→ **Provided data**
##############################
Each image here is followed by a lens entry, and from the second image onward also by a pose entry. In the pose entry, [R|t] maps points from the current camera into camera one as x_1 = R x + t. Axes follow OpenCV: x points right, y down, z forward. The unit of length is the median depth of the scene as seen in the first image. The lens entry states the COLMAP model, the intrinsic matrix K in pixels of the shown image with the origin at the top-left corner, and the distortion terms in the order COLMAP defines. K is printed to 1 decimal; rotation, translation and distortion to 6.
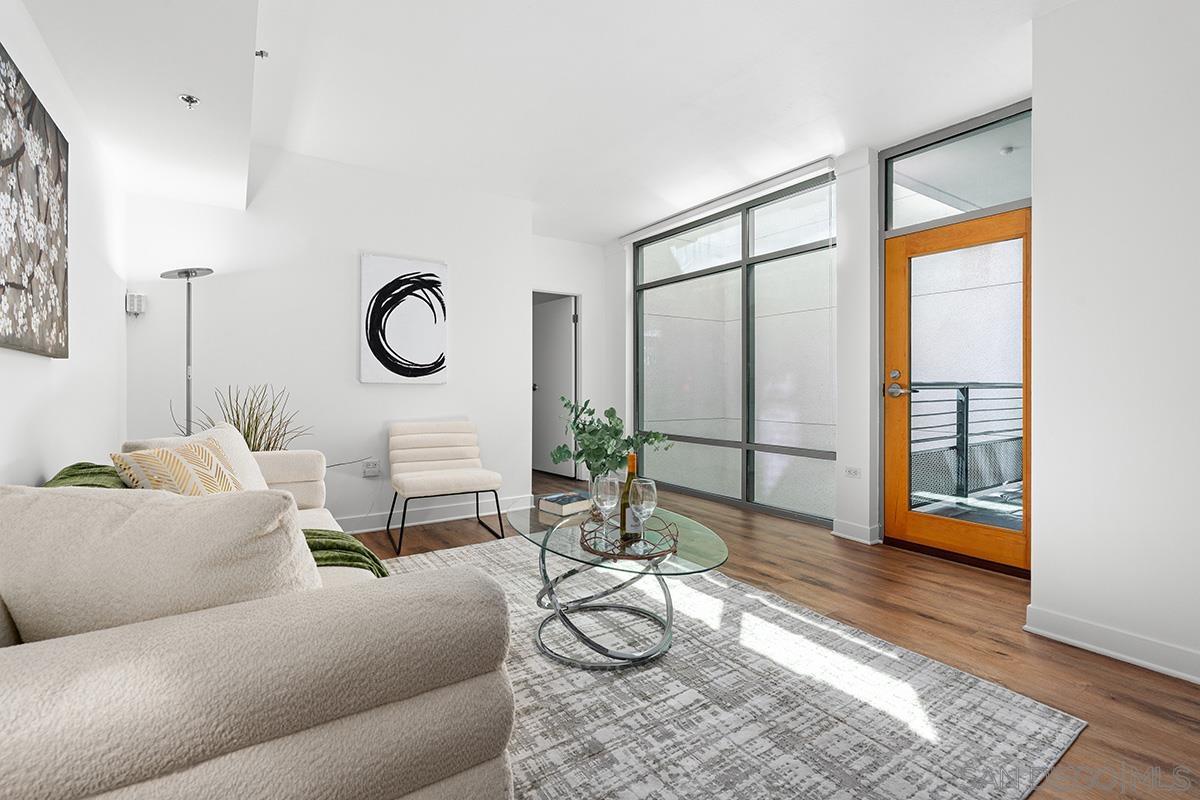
lens RADIAL K [[540.6, 0, 596.5], [0, 540.6, 387.8], [0, 0, 1]] dist [-0.009996, 0.003125]
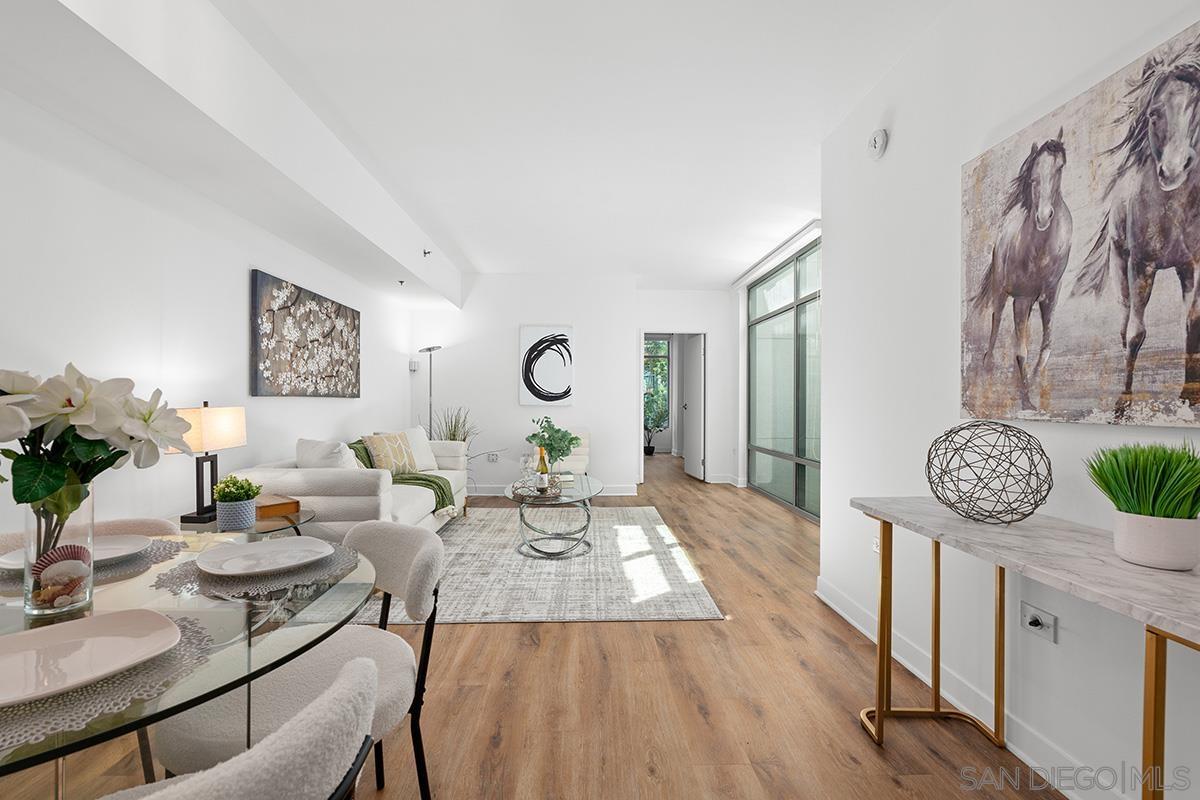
lens RADIAL K [[540.6, 0, 597.8], [0, 540.6, 398.2], [0, 0, 1]] dist [-0.009996, 0.003125]
pose [[0.850294, -0.002051, -0.526304, 0.803832], [-0.002612, 0.999964, -0.008117, -0.022832], [0.526302, 0.008276, 0.850258, -0.345901]]
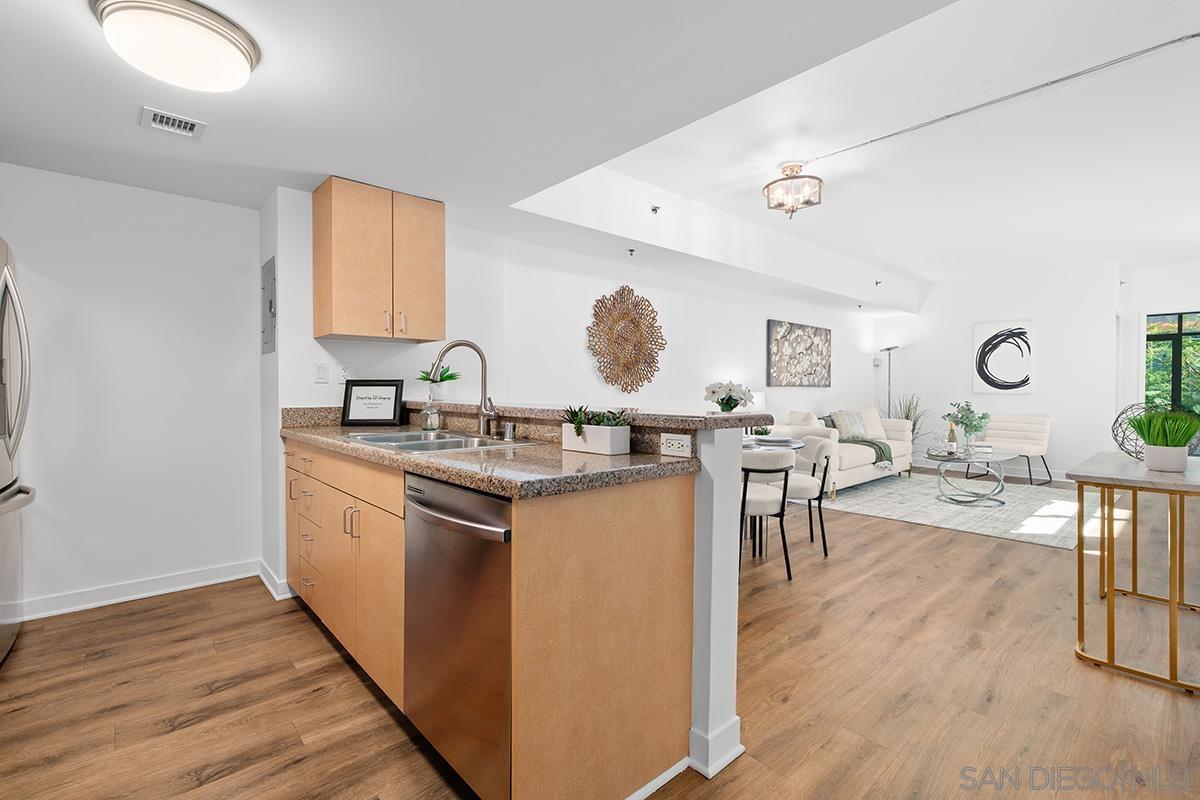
##############################
→ **Exercise brief**
Only the pictures are to be dropped; all other material above must be repeated exactly.

→ **Solution below**
Each image here is followed by a lens entry, and from the second image onward also by a pose entry. In the pose entry, [R|t] maps points from the current camera into camera one as x_1 = R x + t. Axes follow OpenCV: x points right, y down, z forward. The unit of length is the median depth of the scene as seen in the first image. The lens entry states the COLMAP model, the intrinsic matrix K in pixels of the shown image with the origin at the top-left corner, and the distortion terms in the order COLMAP defines. K is printed to 1 decimal; rotation, translation and distortion to 6.
lens RADIAL K [[540.6, 0, 596.5], [0, 540.6, 387.8], [0, 0, 1]] dist [-0.009996, 0.003125]
lens RADIAL K [[540.6, 0, 597.8], [0, 540.6, 398.2], [0, 0, 1]] dist [-0.009996, 0.003125]
pose [[0.850294, -0.002051, -0.526304, 0.803832], [-0.002612, 0.999964, -0.008117, -0.022832], [0.526302, 0.008276, 0.850258, -0.345901]]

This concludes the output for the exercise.